What was the rationale behind the inclusion of JAK2 rather than JAK1 or JAK3? Aren’t JAK1/3 targets for the tofacitinib?

--> Response: JAK1/2/3 are the targets of tofacitinib. Regarding tissue distribution, JAK1 and JAK2 are ubiquitously expressed, whereas JAK3 is primarily confined in the hematopoietic system, particularly myeloid and lymphoid cells. In the present study of HT-29 colonic epithelial cells, we compared inhibitory effects of BJ-3105 and tofacitinib on IL-6-induced signaling, which is known to activate STAT3 via JAK1/2. In addition, it is also reported that TNF-α-stimulated IL-6 production is suppressed by inhibition of JAK2 (BioMed Research International. 2013;2013:8. doi: 10.1155/2013/580135.580135). Based on those reports, we checked JAK2 and STAT3 changes.

Figure 4

Although HT-29 exists as a label in Fig 4a I’d recommend adding cell type to the legend in Fig 4.

--> Response: According to reviewer’s comments, HT-29 is specified in the Fig. 4 legend.

Figure 6

SSZ should be given as abbreviation of sulfasalazine.

--> Response: SSZ was used in the experiments of Fig. 7. In the legend of Fig. 7, we specified SSZ, as BJ-3105 (1 and 3 mg/kg), tofacitinib (30 mg/kg), or sulfasalazine (SSZ) (300 mg/kg) were administered orally.”

Counted tumour masses within the colon but it is unclear from the methods as to whether colonic tumours confirmed as adenoma histologically to distinguish from inflammatory lesions.

--> Response: We have many experiences of murine colitis experiment as in Fig. 6, and we observed DSS (2%)-induced inflammation caused mucosa damage and ablation. However, in AOM/DSS model, mice were administered with 1% DSS at 3rd exposure, and they were sacrificed 2 weeks after 3rd DSS exposure. There was no obvious inflammation in distal colon, but polyp-type tumors were developed. In the macroscopic examination, we were able to count tumors larger than 2 mm in diameter.

 

Reviewer 2 Report

The study is strong and well designed. It is supported by convincing results.

However a major point need to be addressed.

 

The in vitro experiments were performed in HT-29, a well-known colorectal adenocarcinoma. 

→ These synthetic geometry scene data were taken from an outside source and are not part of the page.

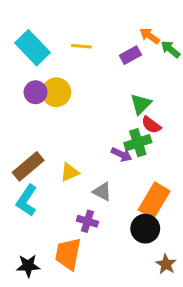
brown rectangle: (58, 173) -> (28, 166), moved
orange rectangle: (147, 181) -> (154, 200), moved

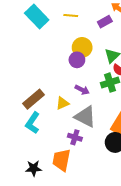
purple circle: (36, 92) -> (77, 60), moved
yellow circle: (56, 92) -> (82, 47), moved
purple arrow: (122, 155) -> (82, 90), moved
gray triangle: (102, 192) -> (85, 117), size x1.6

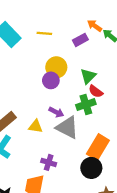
yellow triangle: (62, 103) -> (36, 126), turned 32
gray triangle: (85, 117) -> (67, 127), moved

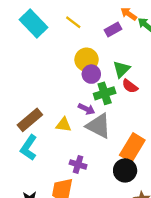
yellow line: (44, 33) -> (73, 22), turned 32
purple circle: (51, 80) -> (91, 74), moved
green cross: (86, 104) -> (105, 93), moved

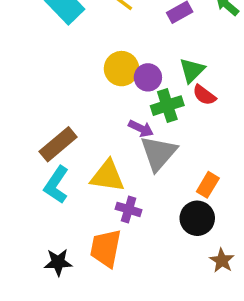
yellow circle: (86, 60) -> (122, 69), moved
yellow triangle: (64, 125) -> (107, 176), moved, size x1.5
gray triangle: (99, 126) -> (158, 153), turned 44
orange rectangle: (132, 148) -> (208, 185), size x0.6

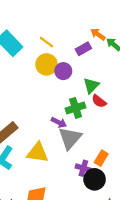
yellow circle: (122, 69) -> (47, 64), moved
purple circle: (148, 77) -> (63, 71), moved
purple cross: (129, 209) -> (83, 168), moved

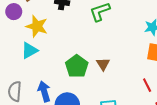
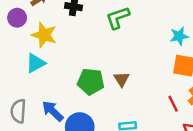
green pentagon: (77, 66) -> (91, 82), turned -30
blue arrow: (44, 91) -> (53, 111), turned -30

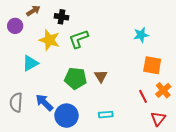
green L-shape: (118, 18) -> (79, 39), moved
yellow star: (44, 35) -> (49, 40), moved
cyan star: (179, 36) -> (141, 35), moved

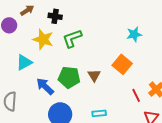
orange square: (152, 65) -> (122, 64), moved, turned 30
blue arrow: (44, 102) -> (45, 86), moved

It would be necessary to perfomr the experiments by using normal colon cells to prove the toxicity of the substance and the efficacy of the treatment.

Author Response

The in vitro experiments were performed in HT-29, a well-known colorectal adenocarcinoma. It would be necessary to perfomr the experiments by using normal colon cells to prove the toxicity of the substance and the efficacy of the treatment.
-->Response: We have compared toxicity of BJ-3105 and tofacitinib in CCD-841, a normal colon epithelial cell line. The results are added as Fig. 1e. BJ-3105 toxic profile was similar to tofacitinib, and their IC50 concentrations that inhibit cell viability by 50% were greater than 100 μM.

             Previously, we had efficacy comparison between HT-29 cells and CCD-841 cells, and found there was no difference in cellular responses between them including cytokine-induced adhesion ability and molecular expressions (Free Radical Biology and Medicine, 2014, 69: 377-389).

Round 2

Reviewer 2 Report

The authors revised the manuscript by following reviewer's suggestion, which improved the quality of the study.